▸ **DOCUMENT SEGMENT**
┄┄┄┄┄┄

Molecular Epidemiology of Extraintestinal Pathogenic Escherichia coli Causing Hemorrhagic Pneumonia in Mink in Northern China

Abstract

The molecular epidemiology and biological characteristics of Escherichia coli associated with hemorrhagic pneumonia (HP) mink from five Chinese Provinces were determined. From 2017 to 2019, 85 E. coli strains were identified from 115 lung samples of mink suffering from HP. These samples were subjected to serotyping, antimicrobial susceptibility, detection of virulence genes, phylogenetic grouping, whole-genome sequencing, drug resistant gene, multilocus sequence typing (MLST) and biofilm-forming assays. E. coli strains were divided into 18 serotypes. Thirty-nine E. coli strains belonged to the O11 serotype. Eighty-five E. coli strains were classified into seven phylogenetic groups: E (45.9%, 39/85), A (27.1%, 23/85), B1 (14.1%, 12/85), B2 (3.7%, 3/85), D (3.7%, 3/85), F (2.4%, 2/85) and clade I (1.2%, 1/85). MLST showed that the main sequence types (STs) were ST457 (27/66), All E. coli strains had ≥4 virulence genes. The prevalence of virulence was 98.8% for yijp and fimC, 96.5% for iucD, 95.3% for ompA, 91.8% for cnf-Ⅰ, 89.4% for mat, 82.3% for hlyF, and 81.2% for ibeB. The prevalence of virulence genes iss, cva/cvi, aatA, ibeA, vat, hlyF, and STa was 3.5-57.6%. All E. coli strains were sensitive to sulfamethoxazole, but high resistance was shown to tetracycline (76.5%), chloramphenicol (71.8%), ciprofloxacin (63.5%) and florfenicol (52.9%), resistance to other antibiotics was 35.3-16.5%. The types and ratios of drug-resistance genes were tet(A), strA, strB, sul2, oqxA, blaTEM-1B, floR, and catA1 had the highest frequency from 34%-65%, which were consistent with our drug resistance phenotype tetracycline, florfenicol, quinolones, chloramphenicol, the bla-NDM-I and mcr-I were presented in ST457 strains. Out of 85 E. coli strains, six (7.1%) possessed a strong ability, 12 (14.1%) possessed a moderate ability, and 64 (75.3%) showed a weak ability to form biofilm. Our data will aid understanding of the epidemiological background and provide a clinical basis for HP treatment in mink caused by E. coli.

┄┄┄┄┄┄

▸ **WHAT YOU WILL DO**
(a) In the mink pneumonia abstract, which antimicrobial were all of the E. coli strains sensitive to?
(b) Using the mink pneumonia abstract, explain why the authors describe the drug-resistance genes they found as consistent with their drug-resistance phenotype. Answer in one to three sentences.
(c) Carry on the paper on E. coli in mink with hemorrhagic pneumonia, starting right after the abstract's last sentence.

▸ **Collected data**
┄┄┄┄┄┄

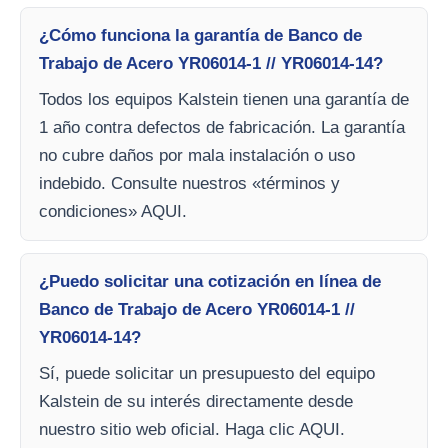
¿Cómo funciona la garantía de Banco de
Trabajo de Acero YR06014-1 // YR06014-14?
Todos los equipos Kalstein tienen una garantía de
1 año contra defectos de fabricación. La garantía
no cubre daños por mala instalación o uso
indebido. Consulte nuestros «términos y
condiciones» AQUI.
¿Puedo solicitar una cotización en línea de
Banco de Trabajo de Acero YR06014-1 //
YR06014-14?
Sí, puede solicitar un presupuesto del equipo
Kalstein de su interés directamente desde
nuestro sitio web oficial. Haga clic AQUI.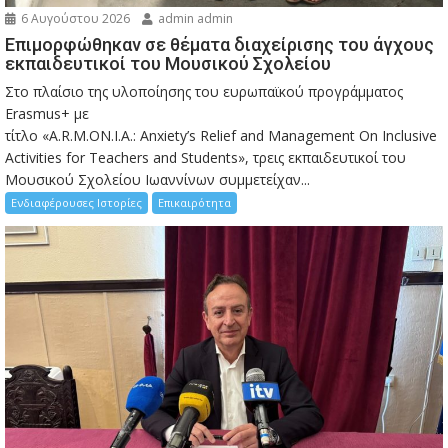
6 Αυγούστου 2026
admin admin
Eπιμορφώθηκαν σε θέματα διαχείρισης του άγχους
εκπαιδευτικοί του Μουσικού Σχολείου
Στο πλαίσιο της υλοποίησης του ευρωπαϊκού προγράμματος
Erasmus+ με
τίτλο «A.R.M.ON.I.A.: Anxiety’s Relief and Management On Inclusive
Activities for Teachers and Students», τρεις εκπαιδευτικοί του
Μουσικού Σχολείου Ιωαννίνων συμμετείχαν...
Ενδιαφέρουσες Ιστορίες
Επικαιρότητα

┄┄┄┄┄┄

▸ **ANSWERS IN ORDER**
(a) All of the E. coli strains were sensitive to sulfamethoxazole.

(b) The resistance genes found most often were tet(A), strA, strB, sul2, oqxA, blaTEM-1B, floR and catA1, each at a frequency of 34% to 65%. The authors say these genes match the resistance the strains showed to tetracycline, florfenicol, quinolones and chloramphenicol.

(c)
Keywords: Escherichia coli; hemorrhagic pneumonia; multilocus sequence typing; serotype; virulence.

Figure 1

Geographic distribution of E. coli isolates from minks in this study.

Figure 2

Organs from minks after E. coli infection. (A1–G1) Organs of infected minks. (A–G) Organs of heathy minks. (A, A1) Lung. (B, B1) trachea. (C, C1) Heart. (D, D1) Liver. (E, E1). Spleen. (F, F1) Inner wall of the intestinal tract. (G, G1) Kidney. (H, H1) Renal hemorrhage.

Figure 3

Hispathological changes of Organs from minks after E. coli infection. (A–G) Organs of infected minks. (A1–G1) Organs of heathy minks. (A, A1) Lung. (B, B1) trachea. (C, C1) Heart. (D, D1) Liver. (E, E1). Spleen. (F, F1) the intestinal tract. (G, G1) Kidney.

Figure 4

The serotype distribution of 85 isolated E. coli strains.

Figure 5

Results of antimicrobial susceptibility testing of 85 E. coli strains. TE, tetracycline; CIP, ciprofloxacin; LEV, levofloxacin; C, chloramphenicol; GEN, gentamicin; FFC, florfenicol; CTX, cefotaxime; SPE, spectinomycin; CT, colistin; SMZ, sulfamethoxazole.

Figure 6

Distribution of virulence genes in 85 E. coli strains.

Figure 7

Phylogenetic classification of 85 E. coli strains.

Figure 8

Clustering tree of 66 E. coli strains using multilocus sequence typing by Whole-genome sequencing analysis. The red cube region represents the presence of a drug-resistance gene.

Figure 9

Distribution of drug-resistant genes of 66 E. coli strains by Whole-genome sequencing analysis.

Figure 10

Minimum spanning tree of 66 E. coli strains by Whole-genome sequencing analysis. Each circle represents one ST. The area of the circle corresponds to the number of strains. The color of the circle indicates the area to which the strain belongs.